> _What the exercise asks_:
In the court opinion on service of process, what job did the person served in the Calloway case hold?

> _Text block_:
** start **
Study of Rule 4(d) (1) discloses the mentioned provision that the summons and complaint may be served by leaving them "at the defendant's usual place of business with any employee then in charge of such place of business" to be unique in the context employed. It was apparently taken from § 3-1012, W.C.S. 1945, relating to service upon a corporation (not an individual), which in turn was taken from the Ohio statutes, § 5041, R.S. 1880, later § 11288, Page's Ohio Code. This court in Stockmen's Nat. Bank of Casper v. Calloway Shops, 41 Wyo. 232, 285 P. 146, 152, analyzed the Wyoming statute, then § 5631, C.S. 1920, which like its Ohio counterpart provided first for the summons being served upon the managing agent and if no officer could be found then upon the person having charge. In that case the person served had been a saleslady in a dress shop, and the court discussed at some length the question of whether or not she was a managing agent, deciding that under the circumstances she was such, but regardless of that view summarily disposed of the claimed invalidity of service by saying, 285 P. 152, "if it should be thought that Mrs. Wyman was not its managing agent, undoubtedly she was the person in charge of the usual place of business of the defendant." The instant situation is similar to but stronger than that of the Calloway case. Certainly, in normal business and professional activities the receptionist in an office is an "employee then in charge of such place of business." If not, no message either legal or otherwise could safely be left for a person except by seeking him out personally, even if this occasioned a game of hide and seek. To our knowledge neither the statutes nor rules relating to personal process have been thus rigidly interpreted nor would that be required in order to accomplish fair play, substantial justice, and due process.
** end **
> _Material_:
** start **
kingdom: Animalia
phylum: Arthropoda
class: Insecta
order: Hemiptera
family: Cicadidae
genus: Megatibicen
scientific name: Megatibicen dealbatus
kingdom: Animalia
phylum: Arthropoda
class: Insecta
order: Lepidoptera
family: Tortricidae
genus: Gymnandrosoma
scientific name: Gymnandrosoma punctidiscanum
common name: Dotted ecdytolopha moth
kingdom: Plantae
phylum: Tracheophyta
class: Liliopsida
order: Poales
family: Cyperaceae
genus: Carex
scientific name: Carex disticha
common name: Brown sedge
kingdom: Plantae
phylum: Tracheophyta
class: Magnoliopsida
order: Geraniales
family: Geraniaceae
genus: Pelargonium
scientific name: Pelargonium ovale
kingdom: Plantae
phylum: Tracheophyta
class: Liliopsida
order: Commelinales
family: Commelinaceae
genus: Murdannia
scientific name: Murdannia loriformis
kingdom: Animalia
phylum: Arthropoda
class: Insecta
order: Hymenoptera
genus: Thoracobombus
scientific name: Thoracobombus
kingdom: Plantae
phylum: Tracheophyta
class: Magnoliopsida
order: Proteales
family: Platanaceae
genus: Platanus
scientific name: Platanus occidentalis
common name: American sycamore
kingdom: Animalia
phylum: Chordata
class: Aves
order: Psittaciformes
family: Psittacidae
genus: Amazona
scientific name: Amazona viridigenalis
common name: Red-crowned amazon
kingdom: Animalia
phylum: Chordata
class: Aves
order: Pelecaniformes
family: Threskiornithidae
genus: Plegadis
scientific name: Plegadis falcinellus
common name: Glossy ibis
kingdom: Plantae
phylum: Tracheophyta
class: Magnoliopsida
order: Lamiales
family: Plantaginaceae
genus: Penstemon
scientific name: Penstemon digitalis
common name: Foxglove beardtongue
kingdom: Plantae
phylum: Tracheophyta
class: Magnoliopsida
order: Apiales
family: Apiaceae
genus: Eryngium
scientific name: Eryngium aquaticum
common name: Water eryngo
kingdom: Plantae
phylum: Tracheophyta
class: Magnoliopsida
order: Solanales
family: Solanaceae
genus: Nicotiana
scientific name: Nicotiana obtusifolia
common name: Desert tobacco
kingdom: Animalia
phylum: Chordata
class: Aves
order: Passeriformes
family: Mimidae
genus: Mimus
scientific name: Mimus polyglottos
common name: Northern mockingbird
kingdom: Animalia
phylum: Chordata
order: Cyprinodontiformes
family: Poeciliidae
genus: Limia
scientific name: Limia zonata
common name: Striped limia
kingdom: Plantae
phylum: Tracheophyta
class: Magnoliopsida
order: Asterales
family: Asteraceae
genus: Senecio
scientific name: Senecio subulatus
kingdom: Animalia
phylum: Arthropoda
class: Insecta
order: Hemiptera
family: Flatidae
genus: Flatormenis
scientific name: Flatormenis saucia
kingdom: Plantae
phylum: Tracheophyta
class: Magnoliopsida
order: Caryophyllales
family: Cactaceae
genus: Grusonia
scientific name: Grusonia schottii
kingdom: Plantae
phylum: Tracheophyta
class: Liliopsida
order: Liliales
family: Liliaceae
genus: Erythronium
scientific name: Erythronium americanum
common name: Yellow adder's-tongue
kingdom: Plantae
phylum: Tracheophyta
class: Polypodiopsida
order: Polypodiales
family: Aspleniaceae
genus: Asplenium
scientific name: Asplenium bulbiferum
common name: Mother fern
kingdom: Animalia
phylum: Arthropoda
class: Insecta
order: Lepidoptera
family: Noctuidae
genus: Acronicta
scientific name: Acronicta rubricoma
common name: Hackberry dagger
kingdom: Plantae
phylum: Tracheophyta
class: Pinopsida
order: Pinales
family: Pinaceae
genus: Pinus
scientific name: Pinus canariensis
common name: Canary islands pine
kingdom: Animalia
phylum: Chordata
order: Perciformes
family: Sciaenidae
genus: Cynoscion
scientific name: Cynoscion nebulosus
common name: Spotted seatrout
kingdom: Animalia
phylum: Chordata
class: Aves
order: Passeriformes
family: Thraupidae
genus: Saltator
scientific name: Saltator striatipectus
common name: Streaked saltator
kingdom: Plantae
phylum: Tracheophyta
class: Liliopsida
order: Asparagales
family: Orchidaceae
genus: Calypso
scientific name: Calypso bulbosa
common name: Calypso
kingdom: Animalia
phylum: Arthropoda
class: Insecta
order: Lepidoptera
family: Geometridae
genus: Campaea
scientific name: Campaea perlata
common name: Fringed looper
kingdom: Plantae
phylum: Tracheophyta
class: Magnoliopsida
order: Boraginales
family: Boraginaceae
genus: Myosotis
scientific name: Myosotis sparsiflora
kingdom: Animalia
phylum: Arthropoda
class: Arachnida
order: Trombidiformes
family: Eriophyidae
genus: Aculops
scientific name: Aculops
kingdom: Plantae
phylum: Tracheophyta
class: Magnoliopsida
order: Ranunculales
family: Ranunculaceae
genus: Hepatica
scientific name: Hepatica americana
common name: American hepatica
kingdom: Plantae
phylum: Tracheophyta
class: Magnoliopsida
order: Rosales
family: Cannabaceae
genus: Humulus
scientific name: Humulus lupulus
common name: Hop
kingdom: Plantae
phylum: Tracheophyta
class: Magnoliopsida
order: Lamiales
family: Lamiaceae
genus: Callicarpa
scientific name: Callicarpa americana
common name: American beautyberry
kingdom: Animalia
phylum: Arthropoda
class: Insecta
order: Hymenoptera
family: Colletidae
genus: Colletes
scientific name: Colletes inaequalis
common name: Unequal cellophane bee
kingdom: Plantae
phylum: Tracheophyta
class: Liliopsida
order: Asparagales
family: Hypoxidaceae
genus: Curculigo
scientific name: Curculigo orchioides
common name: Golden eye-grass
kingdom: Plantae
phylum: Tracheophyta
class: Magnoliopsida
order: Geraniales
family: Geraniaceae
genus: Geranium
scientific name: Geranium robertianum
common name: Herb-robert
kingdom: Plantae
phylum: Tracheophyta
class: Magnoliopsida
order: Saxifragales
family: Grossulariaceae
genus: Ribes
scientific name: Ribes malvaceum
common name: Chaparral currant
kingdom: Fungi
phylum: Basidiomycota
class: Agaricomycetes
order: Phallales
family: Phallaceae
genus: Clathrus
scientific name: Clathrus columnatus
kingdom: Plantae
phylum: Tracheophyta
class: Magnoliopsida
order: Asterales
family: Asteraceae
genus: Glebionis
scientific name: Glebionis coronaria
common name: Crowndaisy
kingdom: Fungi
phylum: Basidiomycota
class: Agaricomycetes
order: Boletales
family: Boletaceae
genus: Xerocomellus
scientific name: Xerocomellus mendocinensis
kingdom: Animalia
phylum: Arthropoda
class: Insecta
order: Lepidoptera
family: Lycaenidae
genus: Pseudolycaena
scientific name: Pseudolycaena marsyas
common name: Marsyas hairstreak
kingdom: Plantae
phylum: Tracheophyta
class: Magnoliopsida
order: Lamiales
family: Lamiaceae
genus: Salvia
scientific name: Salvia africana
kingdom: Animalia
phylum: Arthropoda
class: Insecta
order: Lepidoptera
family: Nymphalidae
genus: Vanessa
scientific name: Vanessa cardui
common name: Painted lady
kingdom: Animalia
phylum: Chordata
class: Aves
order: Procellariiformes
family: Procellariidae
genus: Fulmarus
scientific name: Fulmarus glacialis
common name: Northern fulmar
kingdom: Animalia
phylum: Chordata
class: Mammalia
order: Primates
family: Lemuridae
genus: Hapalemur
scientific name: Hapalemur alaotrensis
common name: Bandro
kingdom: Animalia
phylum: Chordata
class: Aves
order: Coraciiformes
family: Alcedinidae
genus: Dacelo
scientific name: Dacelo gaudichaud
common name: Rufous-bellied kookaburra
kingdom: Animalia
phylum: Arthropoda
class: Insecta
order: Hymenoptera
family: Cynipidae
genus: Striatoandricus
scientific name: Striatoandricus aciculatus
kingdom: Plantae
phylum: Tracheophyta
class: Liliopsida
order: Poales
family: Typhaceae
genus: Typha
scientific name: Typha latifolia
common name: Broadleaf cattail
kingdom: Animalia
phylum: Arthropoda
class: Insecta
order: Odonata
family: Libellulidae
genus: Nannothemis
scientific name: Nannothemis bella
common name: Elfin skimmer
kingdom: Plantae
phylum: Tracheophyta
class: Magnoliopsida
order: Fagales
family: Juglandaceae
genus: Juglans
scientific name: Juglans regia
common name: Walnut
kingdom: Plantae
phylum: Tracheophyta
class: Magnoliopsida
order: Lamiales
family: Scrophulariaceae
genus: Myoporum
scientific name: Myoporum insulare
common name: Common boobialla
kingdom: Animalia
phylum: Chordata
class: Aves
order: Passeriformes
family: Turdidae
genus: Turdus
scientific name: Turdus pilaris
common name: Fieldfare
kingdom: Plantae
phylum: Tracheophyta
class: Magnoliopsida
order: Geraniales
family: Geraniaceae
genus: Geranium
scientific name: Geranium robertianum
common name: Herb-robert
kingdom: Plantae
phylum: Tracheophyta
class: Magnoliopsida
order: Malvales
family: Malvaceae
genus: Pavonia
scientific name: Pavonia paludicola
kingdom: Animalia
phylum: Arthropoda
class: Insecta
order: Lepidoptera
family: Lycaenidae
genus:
** end **
> _Problem solution_:
She was a saleslady in a dress shop.